Collected data —
BEGIN

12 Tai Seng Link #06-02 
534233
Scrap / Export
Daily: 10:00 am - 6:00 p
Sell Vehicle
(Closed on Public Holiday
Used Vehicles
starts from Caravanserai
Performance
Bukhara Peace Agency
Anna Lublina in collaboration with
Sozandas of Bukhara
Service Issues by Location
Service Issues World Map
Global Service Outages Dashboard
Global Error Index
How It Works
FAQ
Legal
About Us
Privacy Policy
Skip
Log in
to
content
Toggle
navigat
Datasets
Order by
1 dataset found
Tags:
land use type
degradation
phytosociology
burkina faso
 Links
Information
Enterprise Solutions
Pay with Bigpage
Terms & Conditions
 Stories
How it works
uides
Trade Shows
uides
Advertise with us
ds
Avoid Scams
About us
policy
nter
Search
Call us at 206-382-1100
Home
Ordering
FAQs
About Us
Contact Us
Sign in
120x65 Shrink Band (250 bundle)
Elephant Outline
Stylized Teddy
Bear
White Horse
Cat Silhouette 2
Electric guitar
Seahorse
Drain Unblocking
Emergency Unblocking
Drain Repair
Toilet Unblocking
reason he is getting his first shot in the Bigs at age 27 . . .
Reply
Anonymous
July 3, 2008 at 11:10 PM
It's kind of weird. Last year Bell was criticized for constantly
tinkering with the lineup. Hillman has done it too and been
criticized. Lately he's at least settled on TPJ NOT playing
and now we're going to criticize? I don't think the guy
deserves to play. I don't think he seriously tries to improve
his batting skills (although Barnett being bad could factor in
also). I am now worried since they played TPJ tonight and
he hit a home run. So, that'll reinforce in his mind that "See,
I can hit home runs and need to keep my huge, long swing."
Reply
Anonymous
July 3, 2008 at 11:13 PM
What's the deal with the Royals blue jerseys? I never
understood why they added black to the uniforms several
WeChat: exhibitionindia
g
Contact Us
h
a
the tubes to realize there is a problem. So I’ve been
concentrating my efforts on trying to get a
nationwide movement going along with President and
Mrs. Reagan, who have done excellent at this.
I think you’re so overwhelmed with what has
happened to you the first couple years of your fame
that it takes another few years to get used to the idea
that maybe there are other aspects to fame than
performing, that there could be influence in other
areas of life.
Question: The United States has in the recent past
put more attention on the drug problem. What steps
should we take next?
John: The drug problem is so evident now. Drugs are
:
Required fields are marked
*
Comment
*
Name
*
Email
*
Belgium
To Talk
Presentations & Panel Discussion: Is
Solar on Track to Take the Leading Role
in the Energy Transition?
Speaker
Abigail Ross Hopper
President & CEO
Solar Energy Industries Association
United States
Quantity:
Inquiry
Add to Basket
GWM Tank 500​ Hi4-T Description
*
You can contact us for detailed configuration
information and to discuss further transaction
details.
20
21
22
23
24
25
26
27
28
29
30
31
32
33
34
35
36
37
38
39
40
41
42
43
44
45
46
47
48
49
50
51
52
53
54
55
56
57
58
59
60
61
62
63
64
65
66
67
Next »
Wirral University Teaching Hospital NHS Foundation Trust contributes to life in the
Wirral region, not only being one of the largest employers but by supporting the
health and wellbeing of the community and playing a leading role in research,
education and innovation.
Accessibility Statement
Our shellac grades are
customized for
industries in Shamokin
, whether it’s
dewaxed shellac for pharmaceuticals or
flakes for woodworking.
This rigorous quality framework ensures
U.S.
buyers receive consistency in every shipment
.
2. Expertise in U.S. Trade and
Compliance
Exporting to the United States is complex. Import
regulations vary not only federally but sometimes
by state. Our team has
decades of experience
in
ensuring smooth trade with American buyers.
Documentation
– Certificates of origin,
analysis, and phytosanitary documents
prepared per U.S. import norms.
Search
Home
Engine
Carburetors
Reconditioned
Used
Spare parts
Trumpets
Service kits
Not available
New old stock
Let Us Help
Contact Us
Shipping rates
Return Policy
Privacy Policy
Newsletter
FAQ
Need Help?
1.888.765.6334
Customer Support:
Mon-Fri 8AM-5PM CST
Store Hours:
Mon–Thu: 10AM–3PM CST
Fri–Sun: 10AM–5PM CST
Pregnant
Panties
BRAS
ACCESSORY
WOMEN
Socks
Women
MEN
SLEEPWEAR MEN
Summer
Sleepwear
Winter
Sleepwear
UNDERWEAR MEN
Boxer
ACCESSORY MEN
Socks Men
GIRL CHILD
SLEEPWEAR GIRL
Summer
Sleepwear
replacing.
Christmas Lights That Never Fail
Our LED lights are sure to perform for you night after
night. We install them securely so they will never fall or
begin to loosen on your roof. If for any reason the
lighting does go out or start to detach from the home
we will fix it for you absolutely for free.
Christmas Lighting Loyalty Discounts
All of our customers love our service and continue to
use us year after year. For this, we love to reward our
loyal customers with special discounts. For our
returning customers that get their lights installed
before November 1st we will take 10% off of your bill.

END

ASSIGNMENT —
Copy each line in the entries above where "from" turns up.

EXERCISE RESULT —
starts from Caravanserai
lighting does go out or start to detach from the home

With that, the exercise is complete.